## What you should do
Only lines holding the word "shoulder" are wanted. Copy them from the listing below.

# # # # #

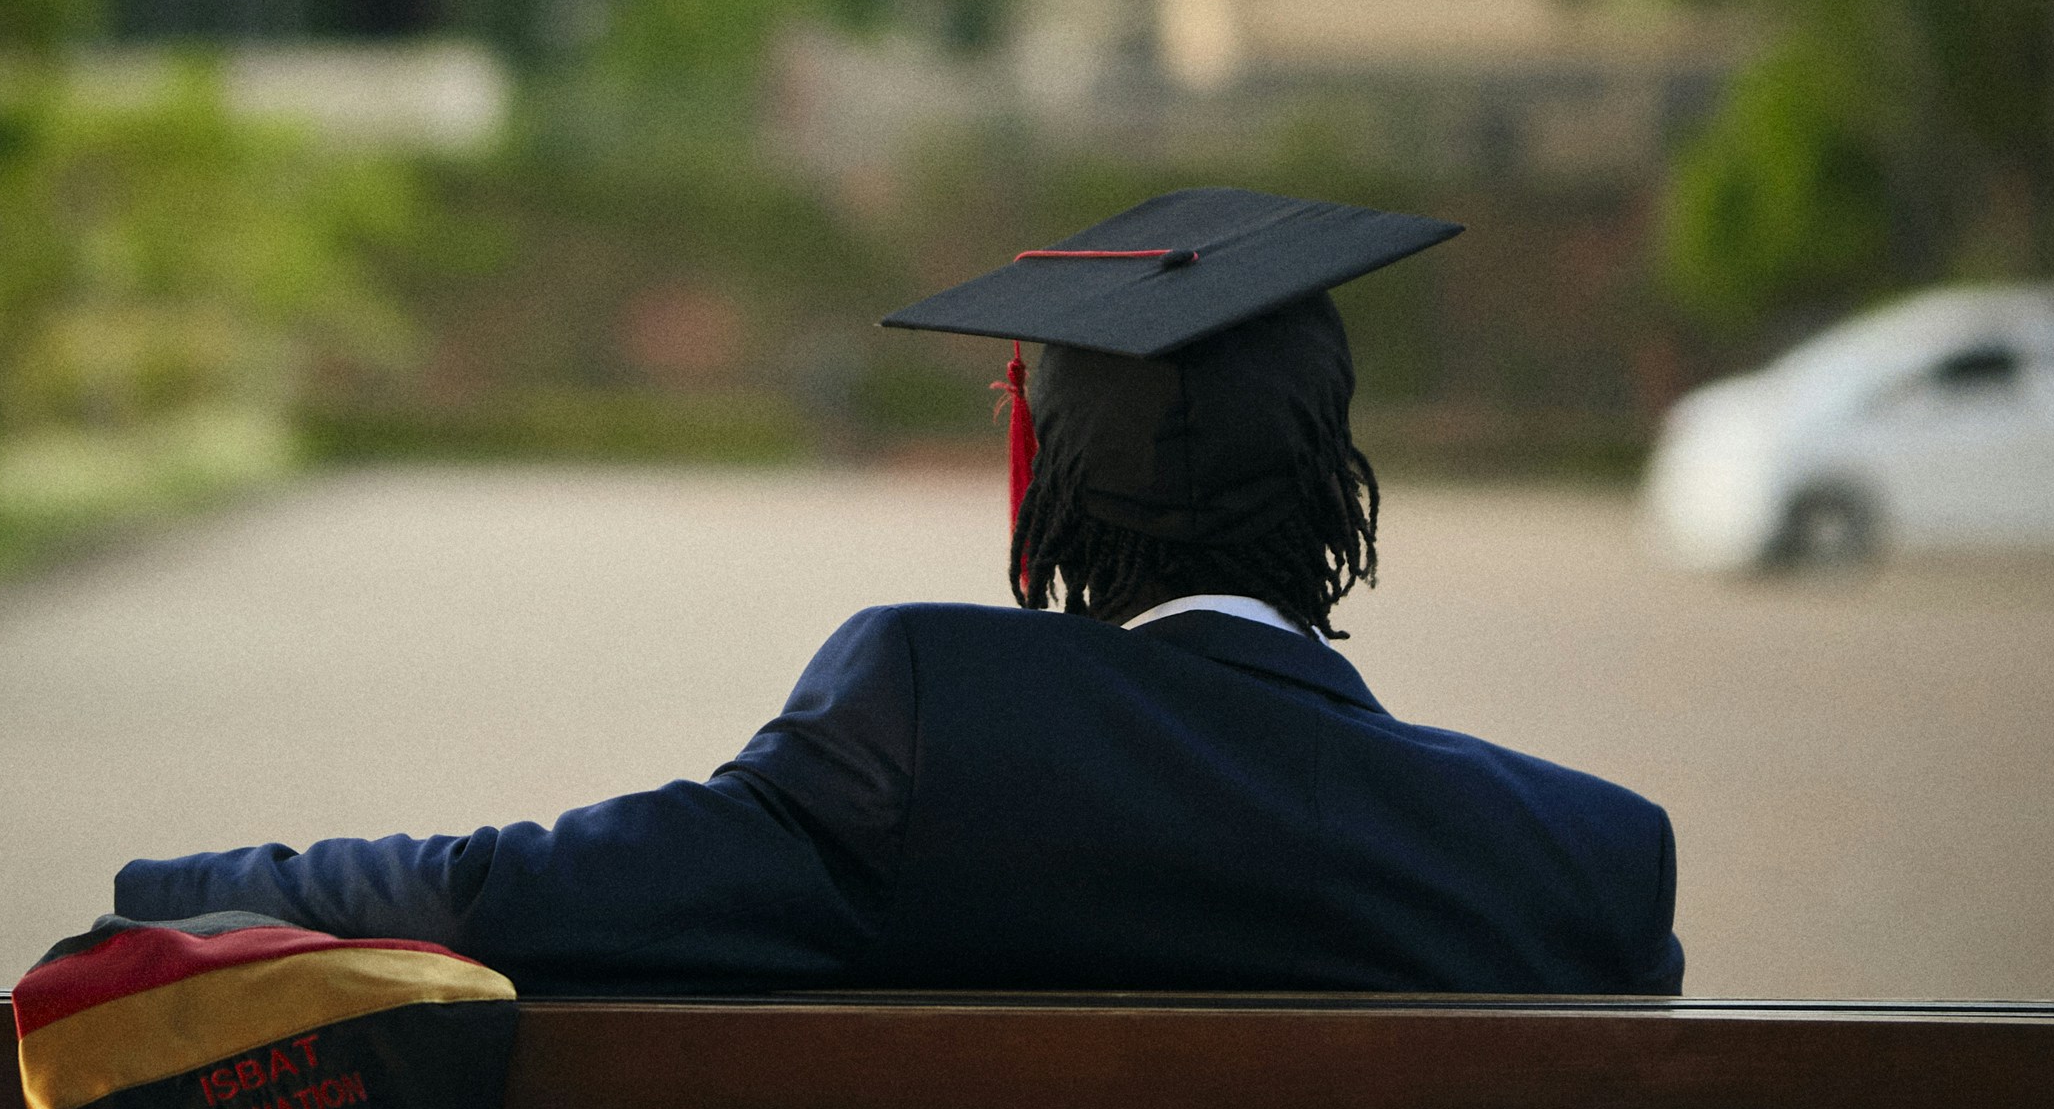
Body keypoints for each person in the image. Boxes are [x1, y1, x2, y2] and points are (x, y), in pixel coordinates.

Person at [115, 186, 1681, 996]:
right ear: (1338, 486)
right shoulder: (1590, 865)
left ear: (1047, 483)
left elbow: (496, 902)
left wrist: (171, 895)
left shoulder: (929, 731)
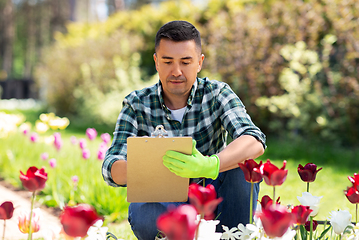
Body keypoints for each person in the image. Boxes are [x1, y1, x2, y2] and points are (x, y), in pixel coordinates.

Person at [102, 20, 266, 240]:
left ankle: (231, 237)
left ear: (199, 62)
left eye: (186, 62)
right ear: (156, 62)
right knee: (147, 208)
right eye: (167, 61)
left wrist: (211, 164)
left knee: (242, 168)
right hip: (163, 199)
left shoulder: (217, 93)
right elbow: (110, 166)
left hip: (213, 196)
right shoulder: (137, 103)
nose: (176, 71)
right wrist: (148, 167)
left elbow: (253, 139)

# # # # #

## Solution to the exercise
right shoulder: (1590, 865)
left shoulder: (929, 731)
left shoulder: (217, 93)
right shoulder: (137, 103)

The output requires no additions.